Much depends on the motherboard and PSU positions and overall airflow through the case.

I have 2x systems here, in one, the PSU is bottom mounted, pulling cool air in from below, exhausting at the rear - this doesn't interfere with airflow through the main case.

The other has a horizontal 'board with the PSU mounted directly above it (top mount), it pulls air through the top and exhausts to the rear, again, doesn't interfere with case airflow. If this PSU was reversed, the PSU fan would try to pull air away from the topflow (like stock type) CPU cooler, or vice-versa, - not a very efficient cooling scenario.


----------



## TheBlitz (Sep 3, 2013)

*Re: Does it matter if I put my PSU up or down.*

thanks just saw lots of guys saying down. But for some reason on my Asrock system check thing it says that my PSU fan is running but from what I can tell it isn't. Is it a model thing, settings, or did I get a faulty power supply. Note: I have not tampered with it nor did anything that would cause it to break.


----------



## TheBlitz (Sep 3, 2013)

*Re: Does it matter if I put my PSU up or down.*

My PSU is on the bottom with the fan facing up is this good? This is my case NZXT Guardian 921 RB 921RB-001-BL Black SECC Steel, ABS Plastic ATX Mid Tower Computer Case - Newegg.com


----------



## Tyree (May 10, 2009)

*Re: Does it matter if I put my PSU up or down.*

It doesn't matter which way it faces, in a bottom mount case.



TheBlitz said:


> But for some reason on my Asrock system check thing it says that my PSU fan is running but from what I can tell it isn't.

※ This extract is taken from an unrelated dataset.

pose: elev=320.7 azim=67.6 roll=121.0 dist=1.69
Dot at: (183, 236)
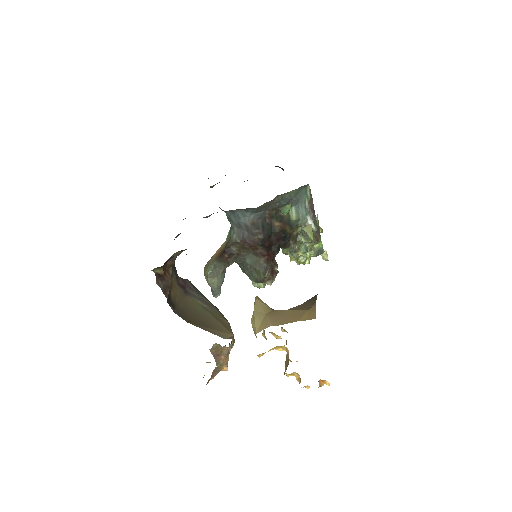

Many better quality PSU fans only run when needed.


----------



## TheBlitz (Sep 3, 2013)

*Re: Does it matter if I put my PSU up or down.*

Thanks for the help guys. BTW my power supply is a corsair enthusiast series 650 watt.


----------



## Tyree (May 10, 2009)

*Re: Does it matter if I put my PSU up or down.*

You're welcome.
We don't recommend Corsair PSU's but they're OK.


----------